- Born: August 17, 1898 McClure, Ohio
- Died: March 2, 1997 (aged 98)
- Education: Wittenberg College; University of Cincinnati College of Medicine;
- Medical career
- Profession: Pediatrician
- Institutions: Temple University School of Medicine

= Waldo Nelson =

American pediatrician (1898–1997)

Waldo Emerson "Bill" Nelson (August 17, 1898 – March 2, 1997) was an American pediatrician who was sometimes referred to as "the father of pediatrics". Nelson authored the leading pediatric textbook (now known as the "Nelson Textbook of Pediatrics") and was a longtime editor of The Journal of Pediatrics. He led the pediatrics department at Temple University School of Medicine.

==Early life and education==
Waldo Nelson was born in McClure, Ohio in 1898. His father was a pharmacist. He graduated from Wittenberg College. Though his original plan had been to attend business school, the death of Nelson's baby sister inspired him to enter medicine.
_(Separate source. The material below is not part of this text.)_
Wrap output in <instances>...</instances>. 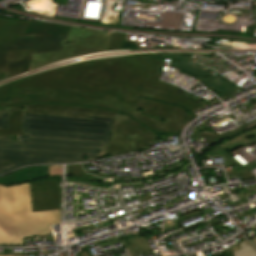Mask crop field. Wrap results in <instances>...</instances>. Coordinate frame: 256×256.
I'll return each instance as SVG.
<instances>
[{"label": "crop field", "instance_id": "8", "mask_svg": "<svg viewBox=\"0 0 256 256\" xmlns=\"http://www.w3.org/2000/svg\"><path fill=\"white\" fill-rule=\"evenodd\" d=\"M48 177V166L27 167L0 177V184L13 185Z\"/></svg>", "mask_w": 256, "mask_h": 256}, {"label": "crop field", "instance_id": "2", "mask_svg": "<svg viewBox=\"0 0 256 256\" xmlns=\"http://www.w3.org/2000/svg\"><path fill=\"white\" fill-rule=\"evenodd\" d=\"M113 120L22 114L17 141L0 142V174L23 165L71 163L106 155Z\"/></svg>", "mask_w": 256, "mask_h": 256}, {"label": "crop field", "instance_id": "7", "mask_svg": "<svg viewBox=\"0 0 256 256\" xmlns=\"http://www.w3.org/2000/svg\"><path fill=\"white\" fill-rule=\"evenodd\" d=\"M33 212L59 209V177L31 181Z\"/></svg>", "mask_w": 256, "mask_h": 256}, {"label": "crop field", "instance_id": "3", "mask_svg": "<svg viewBox=\"0 0 256 256\" xmlns=\"http://www.w3.org/2000/svg\"><path fill=\"white\" fill-rule=\"evenodd\" d=\"M60 223L59 210L32 213L29 182L0 185V245H23V238L51 234Z\"/></svg>", "mask_w": 256, "mask_h": 256}, {"label": "crop field", "instance_id": "1", "mask_svg": "<svg viewBox=\"0 0 256 256\" xmlns=\"http://www.w3.org/2000/svg\"><path fill=\"white\" fill-rule=\"evenodd\" d=\"M159 55L101 59L16 80L8 101H0V116L8 112L10 121L0 136L25 135L21 113L110 117L107 154L149 148L155 131L179 132L202 106L158 81L164 62Z\"/></svg>", "mask_w": 256, "mask_h": 256}, {"label": "crop field", "instance_id": "6", "mask_svg": "<svg viewBox=\"0 0 256 256\" xmlns=\"http://www.w3.org/2000/svg\"><path fill=\"white\" fill-rule=\"evenodd\" d=\"M192 56L193 54H161L160 59L176 60V62L171 63L170 67L188 71L198 76L196 79L207 85L209 88L215 90L223 96L228 95L230 98L235 99L231 93L238 90L239 88L230 84L221 77L210 74L198 67L188 65L187 63Z\"/></svg>", "mask_w": 256, "mask_h": 256}, {"label": "crop field", "instance_id": "10", "mask_svg": "<svg viewBox=\"0 0 256 256\" xmlns=\"http://www.w3.org/2000/svg\"><path fill=\"white\" fill-rule=\"evenodd\" d=\"M256 143V128L241 135L233 137L225 142L219 143L228 152L242 146Z\"/></svg>", "mask_w": 256, "mask_h": 256}, {"label": "crop field", "instance_id": "16", "mask_svg": "<svg viewBox=\"0 0 256 256\" xmlns=\"http://www.w3.org/2000/svg\"><path fill=\"white\" fill-rule=\"evenodd\" d=\"M239 174H241L243 180H249V179L255 178V176L248 169L237 171V173H233V174H227V176L233 177V176H237Z\"/></svg>", "mask_w": 256, "mask_h": 256}, {"label": "crop field", "instance_id": "15", "mask_svg": "<svg viewBox=\"0 0 256 256\" xmlns=\"http://www.w3.org/2000/svg\"><path fill=\"white\" fill-rule=\"evenodd\" d=\"M13 82L0 87V100H7L8 99V95L10 93Z\"/></svg>", "mask_w": 256, "mask_h": 256}, {"label": "crop field", "instance_id": "19", "mask_svg": "<svg viewBox=\"0 0 256 256\" xmlns=\"http://www.w3.org/2000/svg\"><path fill=\"white\" fill-rule=\"evenodd\" d=\"M81 254H82V256H88L87 252H83Z\"/></svg>", "mask_w": 256, "mask_h": 256}, {"label": "crop field", "instance_id": "14", "mask_svg": "<svg viewBox=\"0 0 256 256\" xmlns=\"http://www.w3.org/2000/svg\"><path fill=\"white\" fill-rule=\"evenodd\" d=\"M124 35L125 34L113 32L108 50H120L122 47Z\"/></svg>", "mask_w": 256, "mask_h": 256}, {"label": "crop field", "instance_id": "13", "mask_svg": "<svg viewBox=\"0 0 256 256\" xmlns=\"http://www.w3.org/2000/svg\"><path fill=\"white\" fill-rule=\"evenodd\" d=\"M240 248L234 252L235 256H256V247L251 245L247 240L239 243Z\"/></svg>", "mask_w": 256, "mask_h": 256}, {"label": "crop field", "instance_id": "18", "mask_svg": "<svg viewBox=\"0 0 256 256\" xmlns=\"http://www.w3.org/2000/svg\"><path fill=\"white\" fill-rule=\"evenodd\" d=\"M2 128H9V122H8V114L2 113V117L0 119V129Z\"/></svg>", "mask_w": 256, "mask_h": 256}, {"label": "crop field", "instance_id": "4", "mask_svg": "<svg viewBox=\"0 0 256 256\" xmlns=\"http://www.w3.org/2000/svg\"><path fill=\"white\" fill-rule=\"evenodd\" d=\"M71 26L31 21L24 35H13V45L0 46V73L5 77L25 73L34 53L62 50Z\"/></svg>", "mask_w": 256, "mask_h": 256}, {"label": "crop field", "instance_id": "5", "mask_svg": "<svg viewBox=\"0 0 256 256\" xmlns=\"http://www.w3.org/2000/svg\"><path fill=\"white\" fill-rule=\"evenodd\" d=\"M112 32L71 27L63 51L32 55L30 71L71 57L107 51Z\"/></svg>", "mask_w": 256, "mask_h": 256}, {"label": "crop field", "instance_id": "21", "mask_svg": "<svg viewBox=\"0 0 256 256\" xmlns=\"http://www.w3.org/2000/svg\"><path fill=\"white\" fill-rule=\"evenodd\" d=\"M0 256H13V255H0Z\"/></svg>", "mask_w": 256, "mask_h": 256}, {"label": "crop field", "instance_id": "20", "mask_svg": "<svg viewBox=\"0 0 256 256\" xmlns=\"http://www.w3.org/2000/svg\"><path fill=\"white\" fill-rule=\"evenodd\" d=\"M251 242H253V243L256 245V239H255V240H253V241H251Z\"/></svg>", "mask_w": 256, "mask_h": 256}, {"label": "crop field", "instance_id": "17", "mask_svg": "<svg viewBox=\"0 0 256 256\" xmlns=\"http://www.w3.org/2000/svg\"><path fill=\"white\" fill-rule=\"evenodd\" d=\"M62 176V169L60 166H50V177Z\"/></svg>", "mask_w": 256, "mask_h": 256}, {"label": "crop field", "instance_id": "11", "mask_svg": "<svg viewBox=\"0 0 256 256\" xmlns=\"http://www.w3.org/2000/svg\"><path fill=\"white\" fill-rule=\"evenodd\" d=\"M243 132L245 131L239 128L221 135H219L217 132H200V133H197V136L199 140L203 138L206 143L213 146L219 142L225 141Z\"/></svg>", "mask_w": 256, "mask_h": 256}, {"label": "crop field", "instance_id": "12", "mask_svg": "<svg viewBox=\"0 0 256 256\" xmlns=\"http://www.w3.org/2000/svg\"><path fill=\"white\" fill-rule=\"evenodd\" d=\"M135 237L136 238L122 240L131 256L140 254L142 252L145 253L144 251L150 250V247L144 237H141L140 235ZM134 247H136V249H134Z\"/></svg>", "mask_w": 256, "mask_h": 256}, {"label": "crop field", "instance_id": "9", "mask_svg": "<svg viewBox=\"0 0 256 256\" xmlns=\"http://www.w3.org/2000/svg\"><path fill=\"white\" fill-rule=\"evenodd\" d=\"M29 22L0 19V45L12 44V34H23Z\"/></svg>", "mask_w": 256, "mask_h": 256}]
</instances>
After working at Willys-Overland, Nelson received assistance from an executive at the automobile company and was able to go to medical school. He graduated from University of Cincinnati Medical School in 1926.

== Career ==
After completing an internship and residency in the same city, Nelson joined the staff of Cincinnati Children's Hospital in 1929. He left to work for the medical school at Temple in 1940, where he chaired the pediatrics department until 1964. He also spent time as medical director for St. Christopher's Hospital for Children in Philadelphia from 1947 to 1964.

Nelson was well known for the textbook that he authored for half a century, the Nelson Textbook of Pediatrics. Between 1959 and 1978, he also served as editor for The Journal of Pediatrics. The journal's circulation tripled during his tenure. Nelson practiced medicine into his eighties and continued to attend and speak at meetings in his nineties. He died of a stroke on March 2, 1997.

He received the John Howland Award, the highest honor given by the American Pediatric Society (APS).